- **Exercise material**:
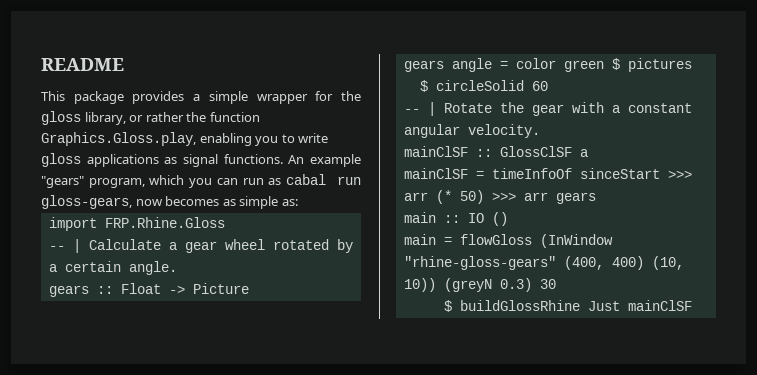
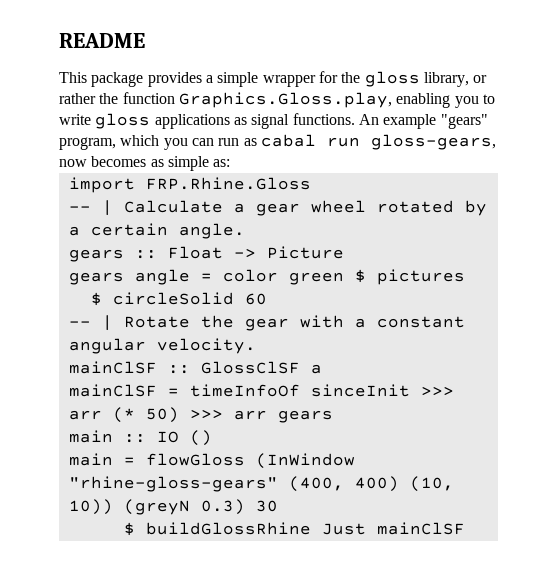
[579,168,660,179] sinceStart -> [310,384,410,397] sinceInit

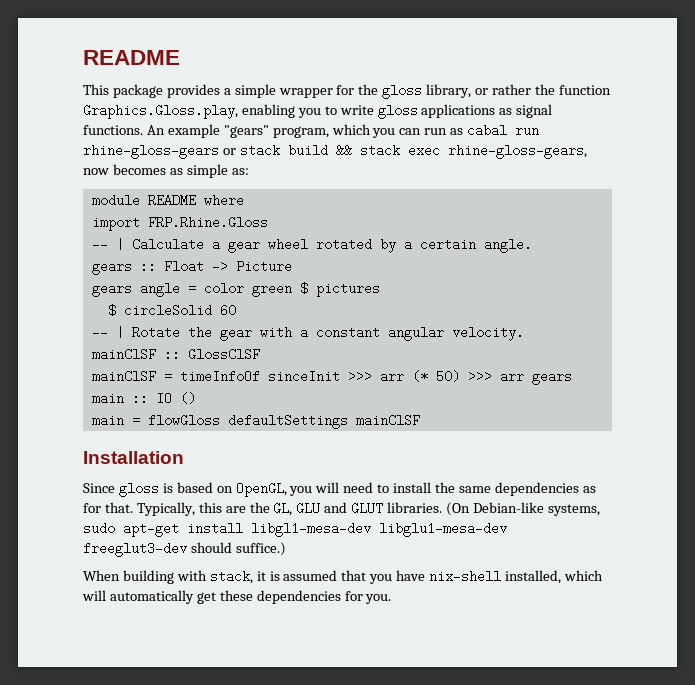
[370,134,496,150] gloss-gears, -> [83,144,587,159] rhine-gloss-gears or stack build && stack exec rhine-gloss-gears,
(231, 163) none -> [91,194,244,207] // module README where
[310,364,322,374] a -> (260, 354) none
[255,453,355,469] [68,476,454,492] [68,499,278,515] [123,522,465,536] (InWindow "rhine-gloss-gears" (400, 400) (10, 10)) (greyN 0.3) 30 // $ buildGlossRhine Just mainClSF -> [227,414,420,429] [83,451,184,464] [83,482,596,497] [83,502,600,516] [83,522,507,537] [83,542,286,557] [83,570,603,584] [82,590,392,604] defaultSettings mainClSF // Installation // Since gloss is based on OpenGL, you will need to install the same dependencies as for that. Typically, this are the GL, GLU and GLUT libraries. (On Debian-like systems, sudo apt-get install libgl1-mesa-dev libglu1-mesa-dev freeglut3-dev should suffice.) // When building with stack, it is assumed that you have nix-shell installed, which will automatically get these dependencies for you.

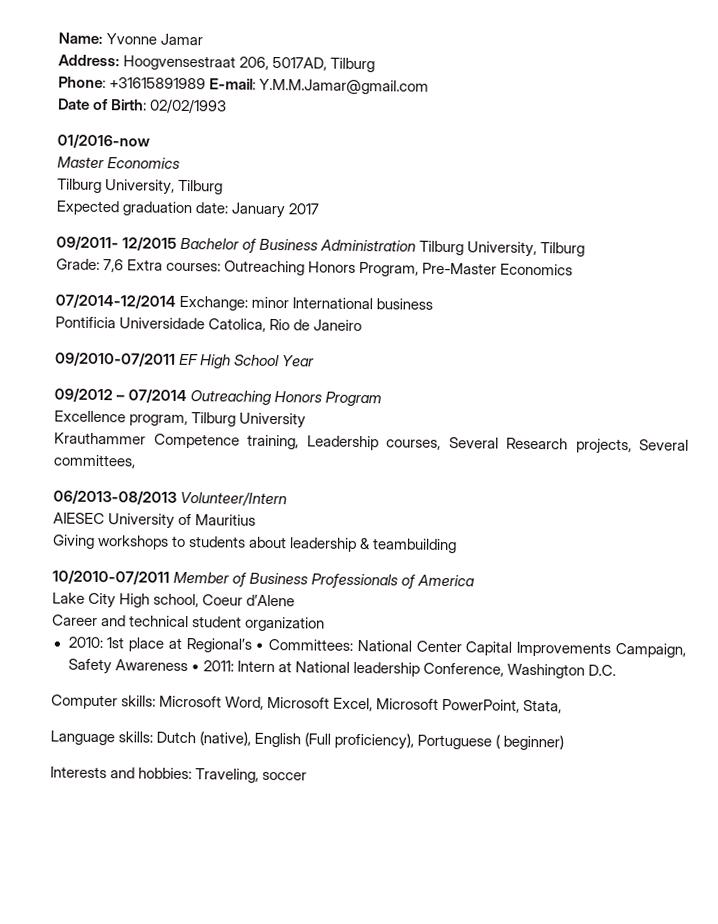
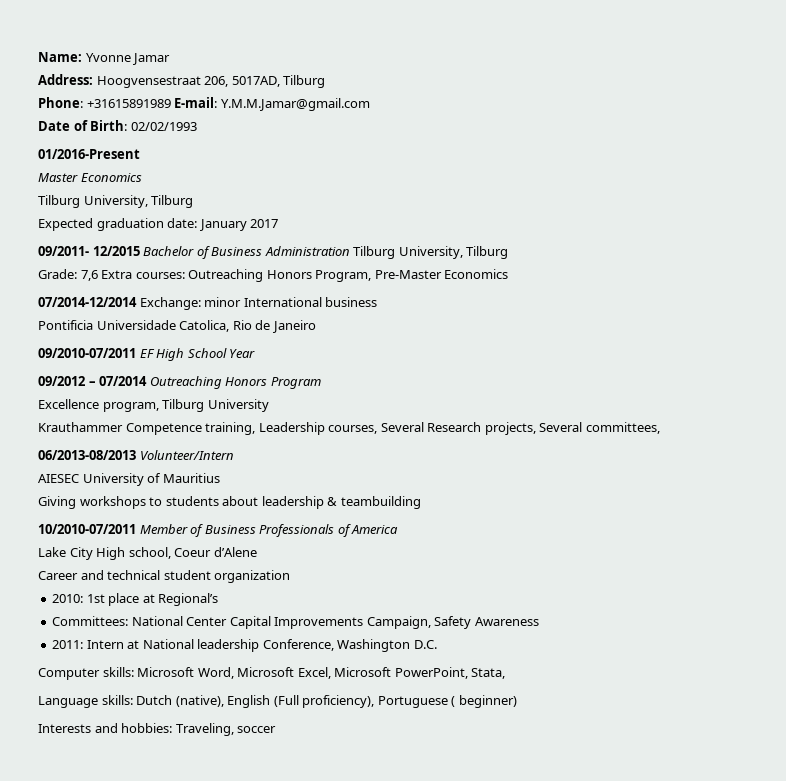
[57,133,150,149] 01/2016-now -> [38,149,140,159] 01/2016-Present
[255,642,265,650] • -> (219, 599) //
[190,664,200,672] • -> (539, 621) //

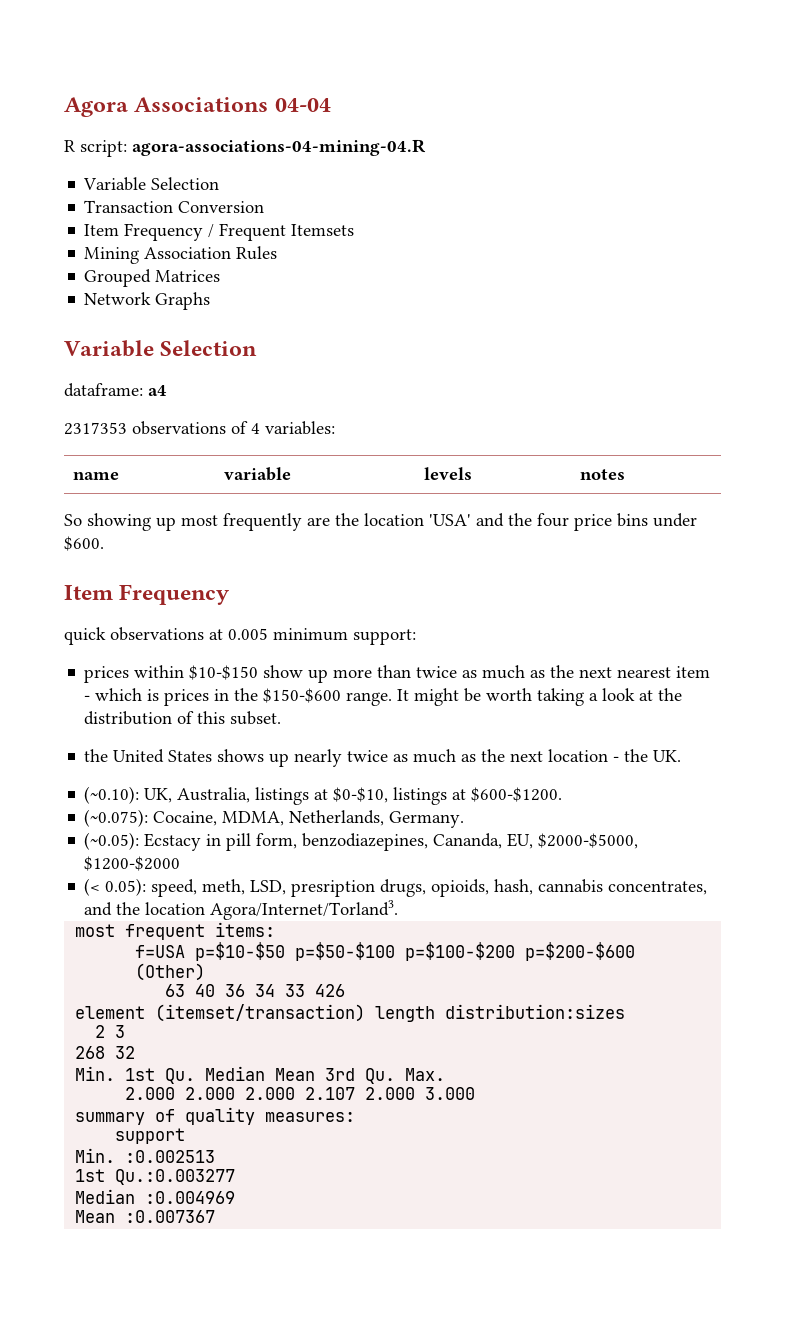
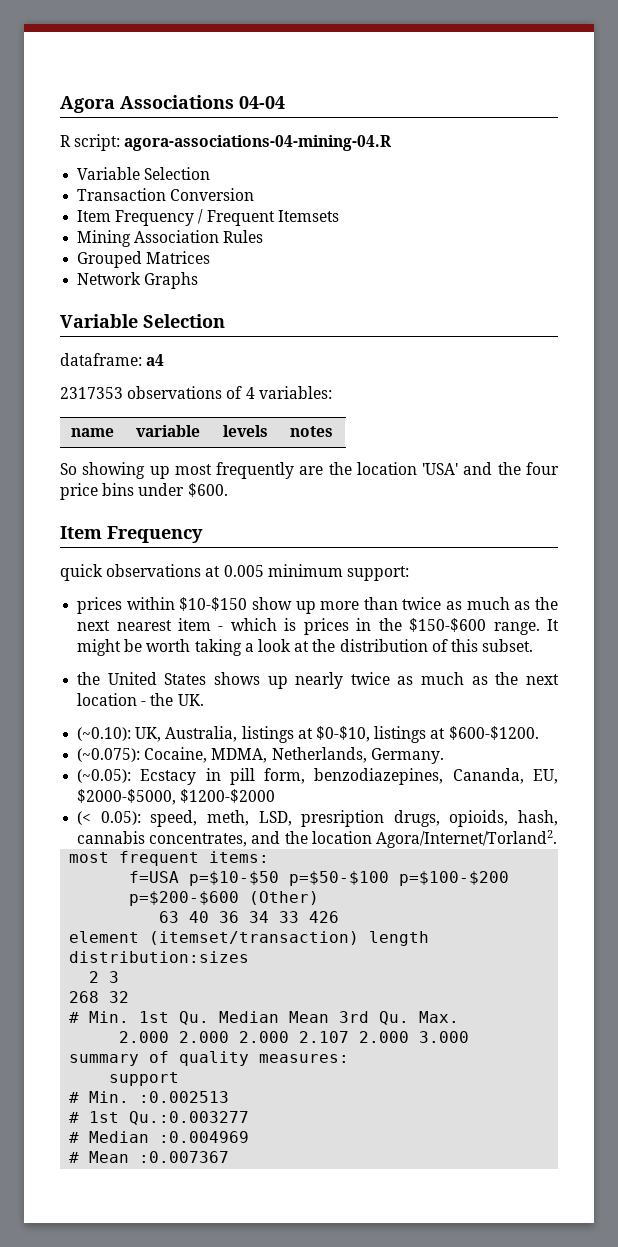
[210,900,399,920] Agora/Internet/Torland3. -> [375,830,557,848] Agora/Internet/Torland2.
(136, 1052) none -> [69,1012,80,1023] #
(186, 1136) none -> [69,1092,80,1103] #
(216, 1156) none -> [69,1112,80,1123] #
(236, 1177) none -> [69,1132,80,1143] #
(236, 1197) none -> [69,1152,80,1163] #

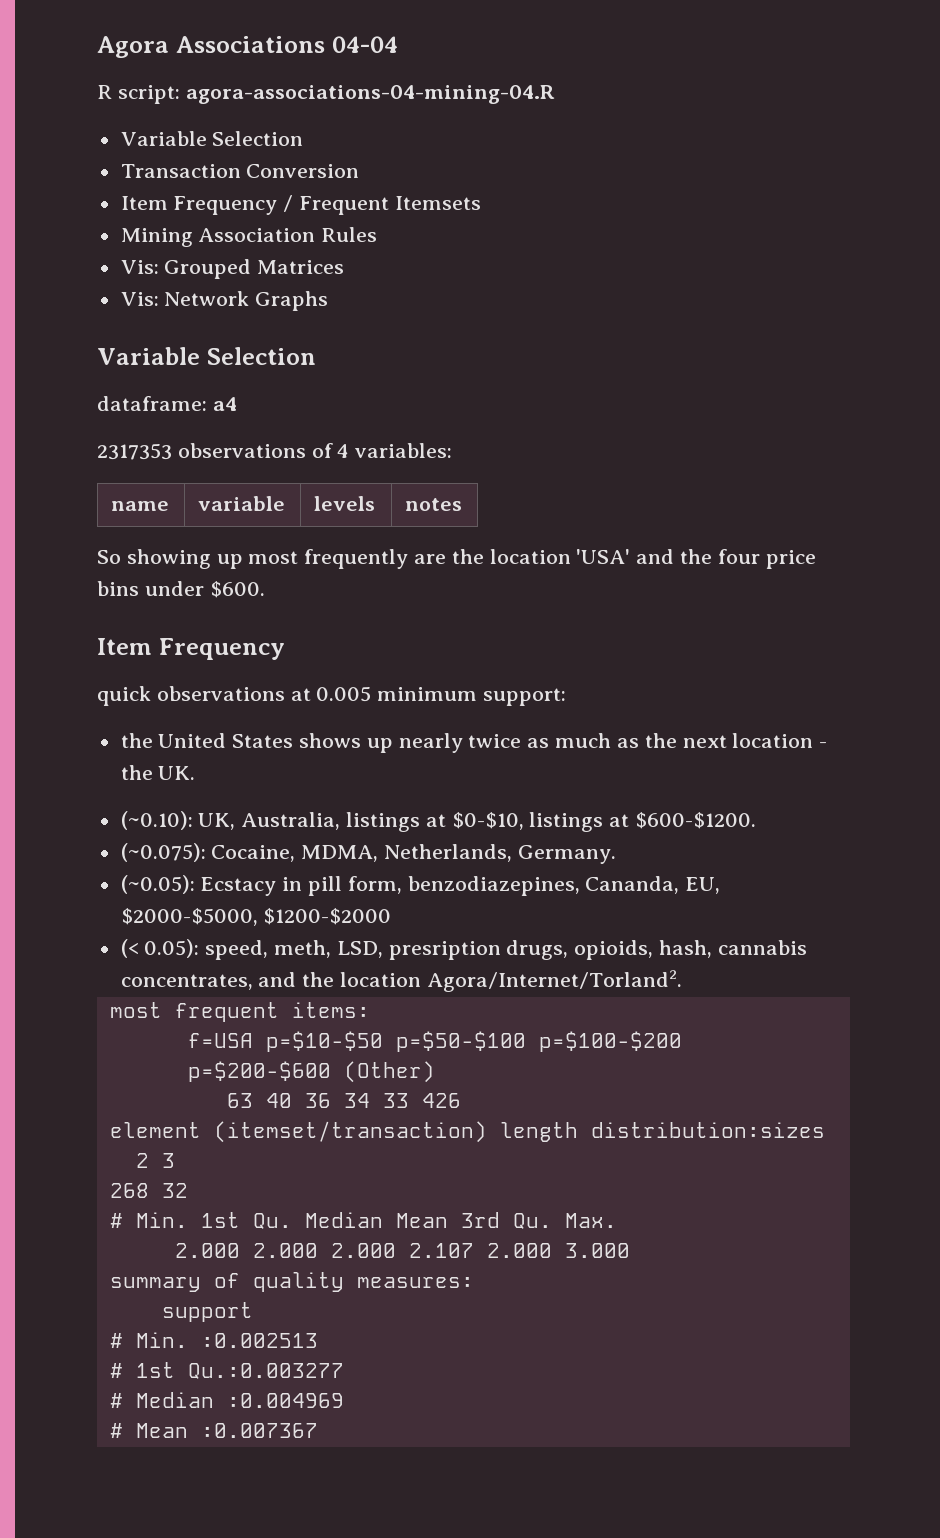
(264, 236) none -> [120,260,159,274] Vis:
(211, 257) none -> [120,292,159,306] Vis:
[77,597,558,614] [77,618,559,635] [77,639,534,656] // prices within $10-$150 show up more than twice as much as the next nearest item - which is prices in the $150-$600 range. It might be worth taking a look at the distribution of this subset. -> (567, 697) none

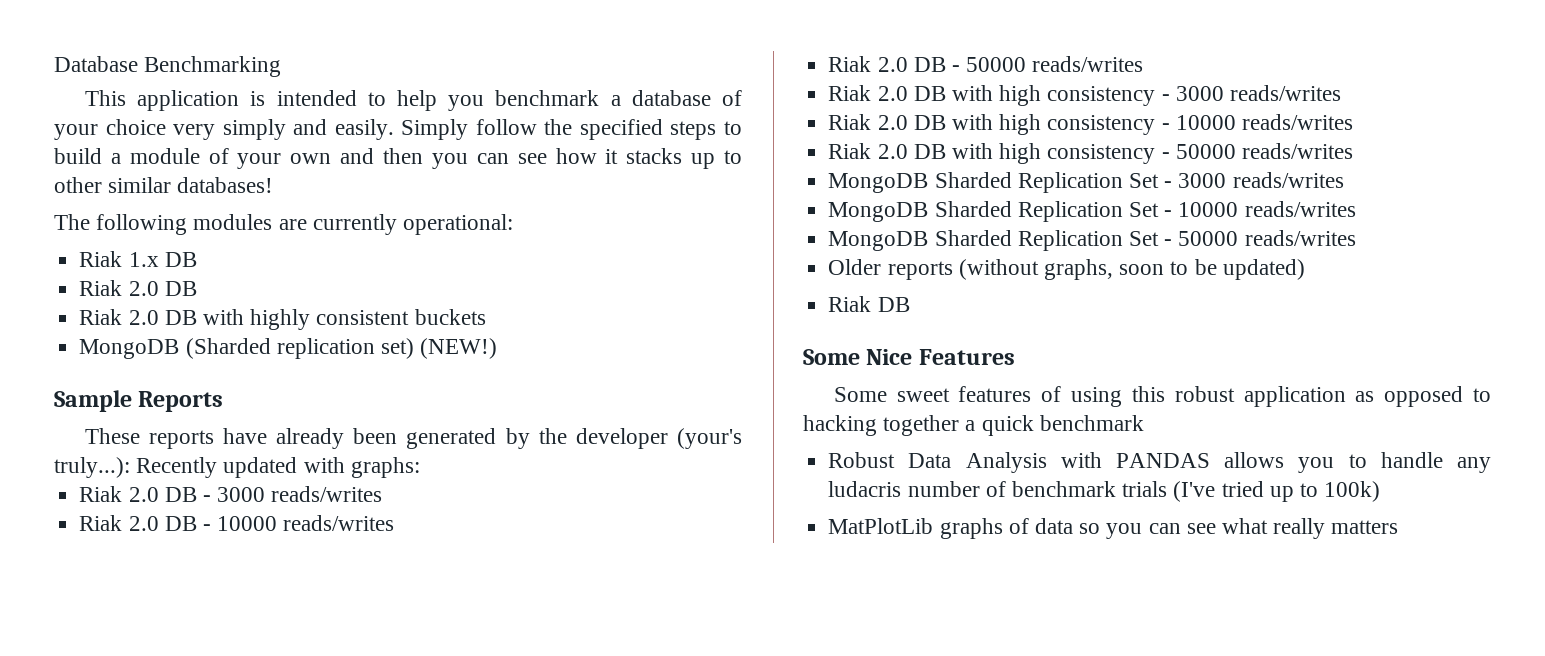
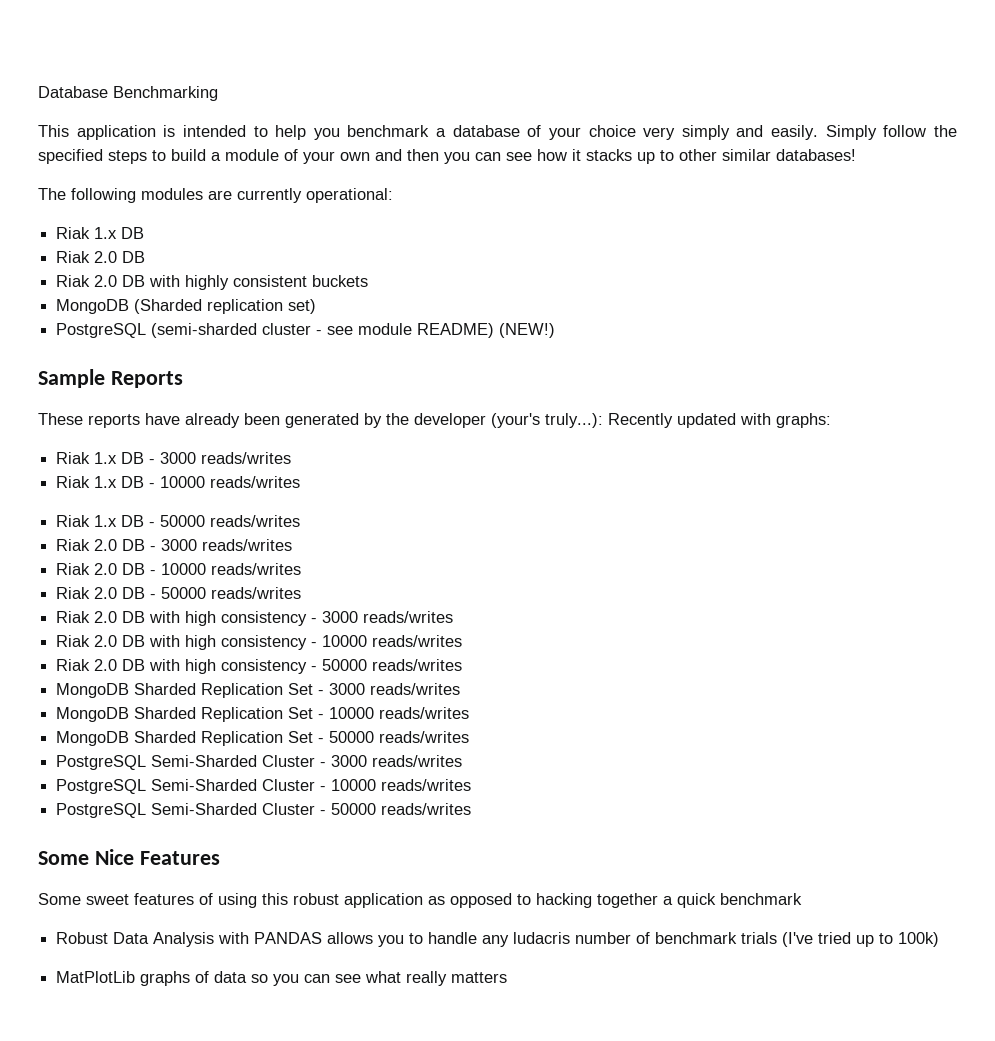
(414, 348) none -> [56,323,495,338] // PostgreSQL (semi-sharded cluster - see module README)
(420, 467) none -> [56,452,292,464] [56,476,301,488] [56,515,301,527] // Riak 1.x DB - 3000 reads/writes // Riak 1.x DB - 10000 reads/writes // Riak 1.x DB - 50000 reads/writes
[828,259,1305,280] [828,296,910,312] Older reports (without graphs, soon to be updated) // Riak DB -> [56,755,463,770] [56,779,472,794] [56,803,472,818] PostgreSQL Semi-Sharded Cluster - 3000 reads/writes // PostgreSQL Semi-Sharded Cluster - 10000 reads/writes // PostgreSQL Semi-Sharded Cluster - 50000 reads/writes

- **Work to be completed**:
Every line from the data above that contains "writes" must appear in the answer.

- **Solution for this task**:
(420, 467) none -> [56,452,292,464] [56,476,301,488] [56,515,301,527] // Riak 1.x DB - 3000 reads/writes // Riak 1.x DB - 10000 reads/writes // Riak 1.x DB - 50000 reads/writes
[828,259,1305,280] [828,296,910,312] Older reports (without graphs, soon to be updated) // Riak DB -> [56,755,463,770] [56,779,472,794] [56,803,472,818] PostgreSQL Semi-Sharded Cluster - 3000 reads/writes // PostgreSQL Semi-Sharded Cluster - 10000 reads/writes // PostgreSQL Semi-Sharded Cluster - 50000 reads/writes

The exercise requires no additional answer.